◆ RECORD EXTRACTS ◆
- - - -

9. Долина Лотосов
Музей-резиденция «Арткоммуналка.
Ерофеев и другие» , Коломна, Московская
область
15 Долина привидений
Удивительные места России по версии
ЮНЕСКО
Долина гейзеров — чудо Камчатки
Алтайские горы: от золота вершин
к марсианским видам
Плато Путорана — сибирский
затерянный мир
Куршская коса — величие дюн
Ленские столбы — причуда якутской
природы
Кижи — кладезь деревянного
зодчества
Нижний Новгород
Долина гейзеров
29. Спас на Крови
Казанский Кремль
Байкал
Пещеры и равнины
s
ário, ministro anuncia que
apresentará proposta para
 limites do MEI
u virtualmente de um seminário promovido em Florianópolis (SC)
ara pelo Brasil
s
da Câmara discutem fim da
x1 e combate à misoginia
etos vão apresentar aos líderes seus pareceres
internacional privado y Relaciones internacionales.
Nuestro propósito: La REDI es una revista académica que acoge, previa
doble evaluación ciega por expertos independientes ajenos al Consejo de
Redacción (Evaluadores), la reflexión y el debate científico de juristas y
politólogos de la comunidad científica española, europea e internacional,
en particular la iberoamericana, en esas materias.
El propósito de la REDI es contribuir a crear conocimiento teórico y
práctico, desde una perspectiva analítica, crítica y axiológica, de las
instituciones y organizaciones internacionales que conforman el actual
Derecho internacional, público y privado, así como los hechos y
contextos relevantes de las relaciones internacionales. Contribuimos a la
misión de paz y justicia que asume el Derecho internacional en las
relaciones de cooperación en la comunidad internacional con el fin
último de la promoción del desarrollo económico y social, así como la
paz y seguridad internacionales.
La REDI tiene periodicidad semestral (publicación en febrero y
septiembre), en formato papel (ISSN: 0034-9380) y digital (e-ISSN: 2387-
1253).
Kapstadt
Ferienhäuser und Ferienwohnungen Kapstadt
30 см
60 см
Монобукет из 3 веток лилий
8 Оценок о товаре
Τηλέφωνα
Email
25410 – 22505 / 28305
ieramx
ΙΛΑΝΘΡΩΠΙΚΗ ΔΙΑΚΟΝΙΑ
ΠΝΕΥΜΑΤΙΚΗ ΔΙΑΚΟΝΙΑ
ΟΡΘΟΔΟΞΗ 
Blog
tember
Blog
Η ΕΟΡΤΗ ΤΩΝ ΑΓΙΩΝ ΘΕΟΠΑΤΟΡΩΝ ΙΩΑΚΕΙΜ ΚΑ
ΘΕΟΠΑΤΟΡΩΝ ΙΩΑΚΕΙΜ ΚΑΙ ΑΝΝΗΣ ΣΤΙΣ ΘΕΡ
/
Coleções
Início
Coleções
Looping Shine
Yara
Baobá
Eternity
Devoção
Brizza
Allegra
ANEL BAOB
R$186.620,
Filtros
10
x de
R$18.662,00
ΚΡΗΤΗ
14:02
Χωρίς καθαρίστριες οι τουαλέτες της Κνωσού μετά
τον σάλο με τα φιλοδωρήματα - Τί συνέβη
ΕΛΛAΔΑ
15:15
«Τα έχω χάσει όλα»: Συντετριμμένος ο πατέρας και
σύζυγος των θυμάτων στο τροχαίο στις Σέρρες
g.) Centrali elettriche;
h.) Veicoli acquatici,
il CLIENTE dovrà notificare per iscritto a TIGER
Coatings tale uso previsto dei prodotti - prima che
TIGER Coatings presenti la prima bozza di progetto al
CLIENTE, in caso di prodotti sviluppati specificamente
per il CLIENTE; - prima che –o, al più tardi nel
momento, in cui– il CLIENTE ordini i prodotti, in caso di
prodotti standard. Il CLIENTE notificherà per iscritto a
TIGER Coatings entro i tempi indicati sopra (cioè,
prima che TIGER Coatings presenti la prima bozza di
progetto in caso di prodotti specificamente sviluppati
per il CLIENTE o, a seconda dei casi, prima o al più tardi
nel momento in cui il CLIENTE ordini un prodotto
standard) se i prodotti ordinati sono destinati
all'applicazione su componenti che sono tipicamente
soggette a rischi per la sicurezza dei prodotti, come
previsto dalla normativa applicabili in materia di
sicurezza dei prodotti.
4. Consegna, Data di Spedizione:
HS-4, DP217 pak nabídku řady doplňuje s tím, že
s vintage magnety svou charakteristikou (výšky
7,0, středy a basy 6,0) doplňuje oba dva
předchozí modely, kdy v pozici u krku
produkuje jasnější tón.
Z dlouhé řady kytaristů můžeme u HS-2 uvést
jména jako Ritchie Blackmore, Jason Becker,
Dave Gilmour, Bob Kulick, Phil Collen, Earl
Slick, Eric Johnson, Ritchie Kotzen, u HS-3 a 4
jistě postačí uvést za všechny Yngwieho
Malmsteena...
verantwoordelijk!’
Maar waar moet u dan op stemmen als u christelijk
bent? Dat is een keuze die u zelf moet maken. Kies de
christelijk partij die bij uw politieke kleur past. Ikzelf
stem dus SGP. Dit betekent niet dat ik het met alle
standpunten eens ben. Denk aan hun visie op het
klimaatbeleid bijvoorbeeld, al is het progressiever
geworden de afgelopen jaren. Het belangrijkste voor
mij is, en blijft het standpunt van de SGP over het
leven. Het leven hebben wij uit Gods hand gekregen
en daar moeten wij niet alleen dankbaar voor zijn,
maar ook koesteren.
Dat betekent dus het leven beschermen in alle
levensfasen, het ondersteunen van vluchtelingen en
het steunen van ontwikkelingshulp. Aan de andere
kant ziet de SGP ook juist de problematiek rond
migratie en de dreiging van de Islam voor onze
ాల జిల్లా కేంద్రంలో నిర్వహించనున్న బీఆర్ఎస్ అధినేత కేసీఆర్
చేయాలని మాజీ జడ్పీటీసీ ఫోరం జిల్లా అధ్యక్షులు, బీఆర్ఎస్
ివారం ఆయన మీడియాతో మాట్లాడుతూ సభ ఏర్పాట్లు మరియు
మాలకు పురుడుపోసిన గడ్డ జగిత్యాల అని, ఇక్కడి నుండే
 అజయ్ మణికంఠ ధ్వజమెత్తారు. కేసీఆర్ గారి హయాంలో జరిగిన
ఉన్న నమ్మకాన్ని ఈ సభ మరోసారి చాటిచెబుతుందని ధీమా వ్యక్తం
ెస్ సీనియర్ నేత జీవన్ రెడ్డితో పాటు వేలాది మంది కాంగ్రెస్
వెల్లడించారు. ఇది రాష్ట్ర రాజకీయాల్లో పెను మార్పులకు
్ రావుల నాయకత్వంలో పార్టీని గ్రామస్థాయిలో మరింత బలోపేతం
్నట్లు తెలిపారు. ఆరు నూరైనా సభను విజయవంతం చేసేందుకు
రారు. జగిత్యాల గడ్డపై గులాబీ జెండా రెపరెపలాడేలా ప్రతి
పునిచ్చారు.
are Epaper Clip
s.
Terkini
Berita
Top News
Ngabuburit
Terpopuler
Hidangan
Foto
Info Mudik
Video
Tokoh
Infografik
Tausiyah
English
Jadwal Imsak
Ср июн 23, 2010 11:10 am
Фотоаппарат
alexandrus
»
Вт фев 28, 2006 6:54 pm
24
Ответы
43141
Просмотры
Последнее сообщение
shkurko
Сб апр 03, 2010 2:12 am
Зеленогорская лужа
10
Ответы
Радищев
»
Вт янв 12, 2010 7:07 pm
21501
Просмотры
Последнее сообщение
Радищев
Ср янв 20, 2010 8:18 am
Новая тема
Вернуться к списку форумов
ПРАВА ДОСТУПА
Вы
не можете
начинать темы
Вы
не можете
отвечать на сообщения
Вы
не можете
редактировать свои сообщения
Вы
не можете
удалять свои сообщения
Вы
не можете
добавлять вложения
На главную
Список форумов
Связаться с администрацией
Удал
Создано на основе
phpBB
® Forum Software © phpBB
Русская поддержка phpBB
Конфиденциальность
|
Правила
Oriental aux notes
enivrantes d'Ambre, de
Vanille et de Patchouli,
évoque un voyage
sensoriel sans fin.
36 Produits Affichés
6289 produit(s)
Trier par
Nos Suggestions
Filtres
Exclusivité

- - - -

◆ BRIEF ◆
Among the records, find each line where the word "comunidad" occurs, and copy it.

◆ TASK SOLUTION ◆
politólogos de la comunidad científica española, europea e internacional,
relaciones de cooperación en la comunidad internacional con el fin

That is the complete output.